Since then, I’ve seen many, many more examples of evangelical compromise and betrayal. Last week I was browsing the net and came across the article below that’s critical of Scottish Reformed pastor, David Robertson. Robertson is well known in Reformed evangelical circles and is a close associate of theologian, Sinclair Ferguson. Robertson authored a book titled, “Magnificent Obsession” (2013), in which he identifies the pope as a brother in Christ. He favorably quotes the pope and other Catholics twenty-six times throughout the book. In the attached video, Robertson admits he’s even tempted to convert to Catholicism.

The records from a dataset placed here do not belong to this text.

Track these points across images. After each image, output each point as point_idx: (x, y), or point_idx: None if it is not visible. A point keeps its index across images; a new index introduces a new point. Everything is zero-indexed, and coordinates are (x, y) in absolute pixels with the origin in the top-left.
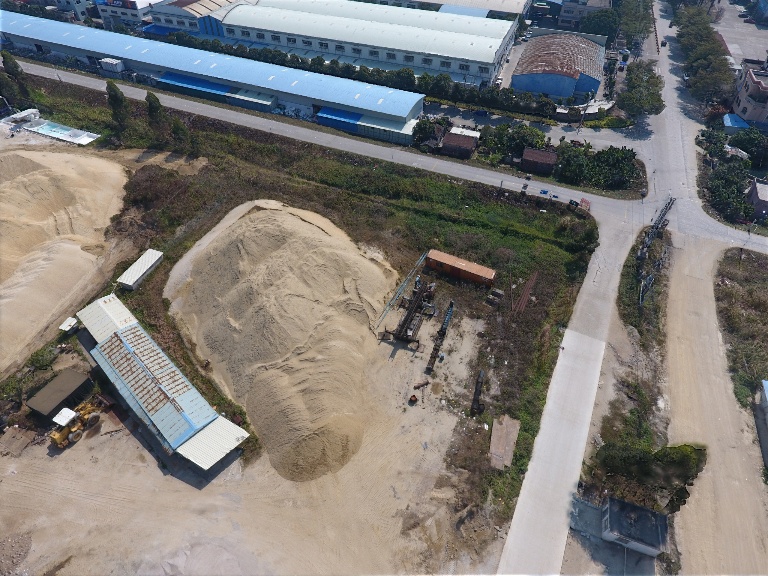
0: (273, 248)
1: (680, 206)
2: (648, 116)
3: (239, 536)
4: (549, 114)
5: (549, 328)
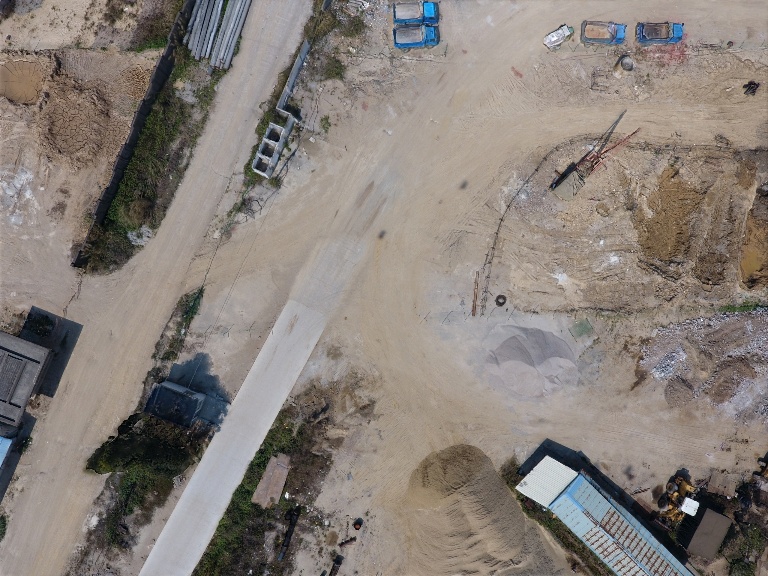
0: None
1: None
2: None
3: (507, 402)
4: None
5: None
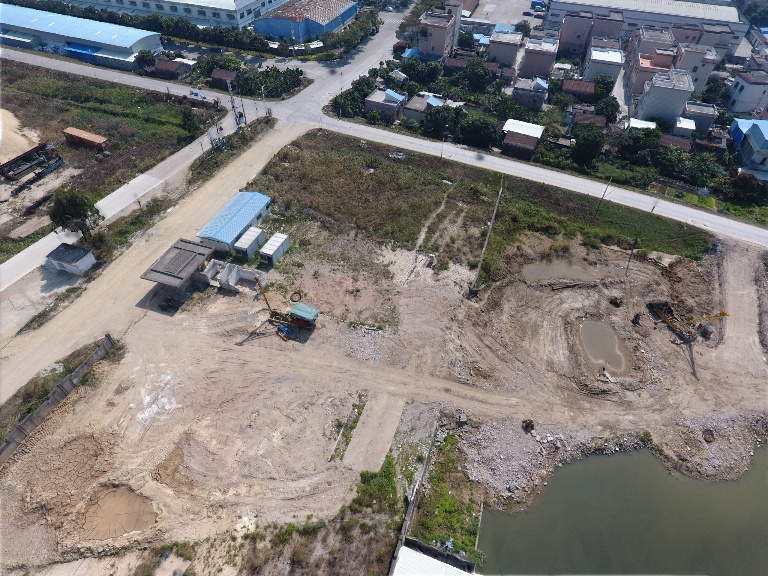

Consequently, I echo the questions regarding Robertson in the article: How can Ferguson share a pulpit with Robertson? How could Alistair Begg recommend “Magnificent Obsession” and invite Robertson to speak at one of his conferences? How could R. C. Sproul recommend “Magnificent Obsession”? How could 3500 copies of “Magnificent Obsession” be distributed to pastors at the 2016 Shepherds’ Conference hosted by John MacArthur? Did these gentlemen actually read the book? Did their eyes glaze over when Robertson identified the pope as his brother in Christ and went on to quote him and other Catholics twenty-six times? What goes through people’s heads?!?!?!
* I’ve since found out that Lee Strobel, like Ravi Zacharias, is a disciple of theologian Norman Geisler, a leader in the Catholic-evangelical ecumenical movement.